A close reading of those cases which relied on Johnson v. Zerbst, supra, shows that the waiver analysis used therein requires a criminal defendant who is present at the time the right is waived. Such cases inquire whether specific and correct information was conveyed directly to the defendant so as to serve as a sufficient basis for a waiver of his appellate rights. That inquiry clearly assumes a criminal defendant who is at least a nominal participant in the judicial process by his presence before the court.

Here, of course, the petitioner was on the run at the time he was required to file an appeal. As the habeas court noted, “[i]t is to state the obvious to say that the petitioner’s present predicament regarding his appellate rights is the result of his own conduct.” The petitioner’s voluntary absence from his trial and sentencing, therefore, is the critical fact which distinguishes this case from those cases using traditional constitutional waiver analysis.

Our case law has recognized that a criminal defendant’s flight from custody brings with it special rules of forfeiture with respect to pending appellate proceedings. In State v. Leslie, 166 Conn. 393, 349 A.2d 843 (1974), our Supreme Court dismissed the appeal of a *625criminal defendant who had escaped and was still a fugitive when his appeal was heard. The United States Supreme Court has approved similar rulings in state and federal cases. See, e.g., Estelle v. Dorrough, 420 U.S. 534, 95 S. Ct. 1173, 43 L. Ed. 2d 377 (1975) (per curiam); Molinaro v. New Jersey, 396 U.S. 365, 90 S. Ct. 498, 24 L. Ed. 2d 586 (1970) (per curiam); Smith v. United States, 94 U.S. 97, 24 L. Ed. 32 (1876).

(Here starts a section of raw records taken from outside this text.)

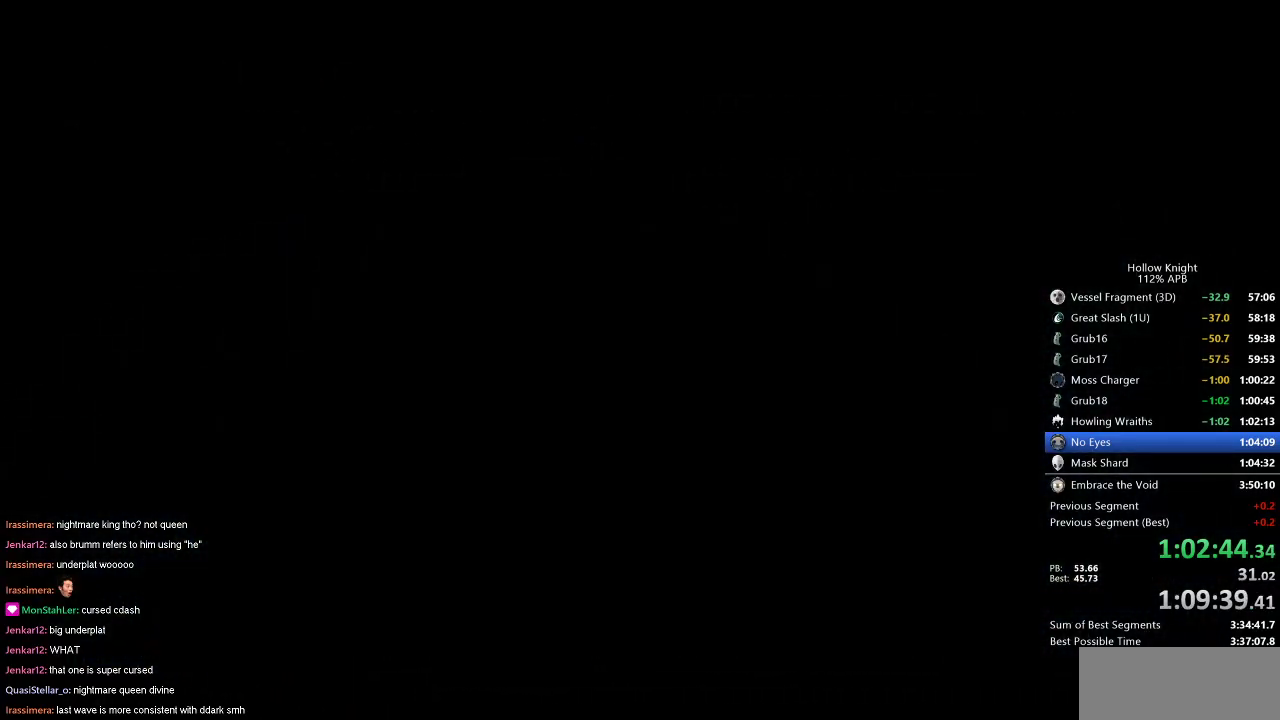
{"keys": ["right"], "events": [[33, "right", "down"]]}
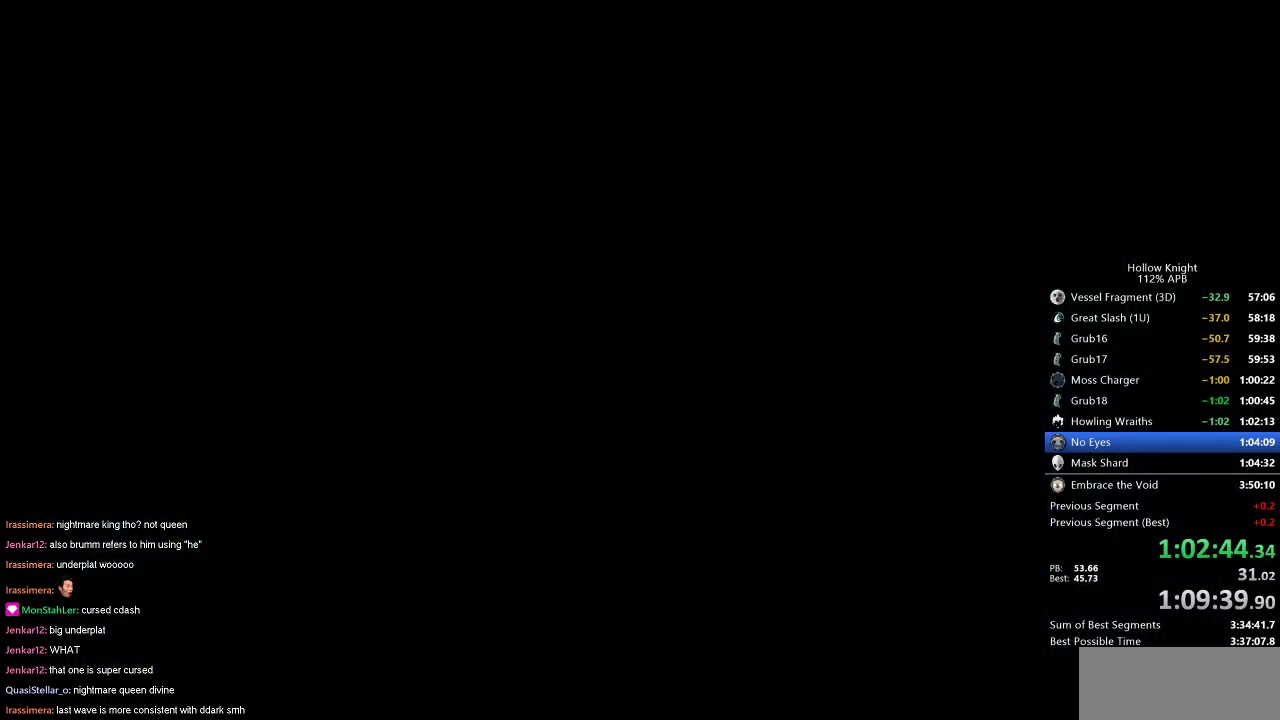
{"keys": ["right"], "events": []}
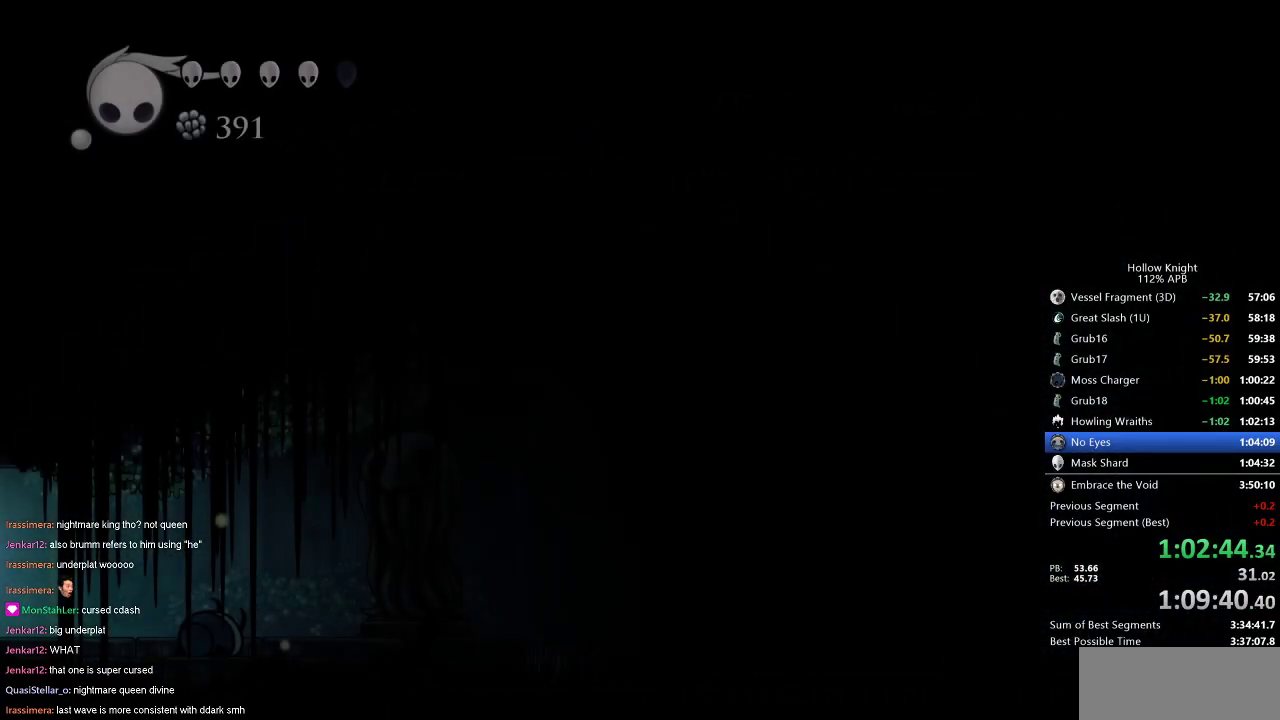
{"keys": ["dash", "right"], "events": [[450, "dash", "down"]]}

These cases illustrate that an appellate court may refuse to hear a pending criminal appeal where the defendant has escaped from custody or refused to surrender himself, without the necessity of engaging in traditional constitutional waiver analysis. The reason for this rule is that the defendant’s abandonment of the orderly process of judicial administration under these circumstances justifies the conclusion that a forfeiture has occurred. Cf. State v. Drakeford, 202 Conn. 75, 81, 519 A.2d 1194 (1987) (a defendant who deliberately leaves the courtroom after his trial has begun forfeits his right to be present at trial and cannot be allowed to claim any advantage because of his absence).

We see no reason why the disentitlement rule, adopted in State v. Leslie, supra, should not apply to the facts of this case, where the petitioner’s conduct indicated a complete disregard for the orderly process of a criminal trial and timely appellate review.3 We conclude that the petitioner’s failure to appeal his conviction in a timely manner amounted to a forfeiture of his *626appellate rights, because his failure to appear at trial and sentencing was an act completely within his control, and that act clearly manifested his abandonment of the legal process.

There is no error.

In this opinion the other judges concurred.

The petitioner later pleaded guilty to a charge of failure to appear, in violation of General Statutes § 53a-172, as a result of his wilful failure to appear at his trial proceedings. He was sentenced to an additional term of imprisonment, to be served consecutively to the sentence for assault. The failure to appear charge is not involved in this appeal.

Shortly after this appeal was filed, the respondent filed a motion in this court for permission to file a late appeal directly from his conviction. See State v. Stead, 186 Conn. 222, 440 A.2d 299 (1982). That motion was denied.

The petitioner argues that the trial court’s conclusion, which we approve here, would completely prevent appellate review under these circumstances, notwithstanding egregious constitutional error by the trial court, such as a directed verdict of guilty after the defendant’s failure to appear. We do not share the petitioner’s fear. Just as our rules of practice permit appellate review despite procedural default; see Practice Book § 4185 (plain error rule); our decision in this case is not so broad or absolute as to preclude appellate review to remedy such a gross abuse of the right to a fair trial. No such circumstances are alleged here.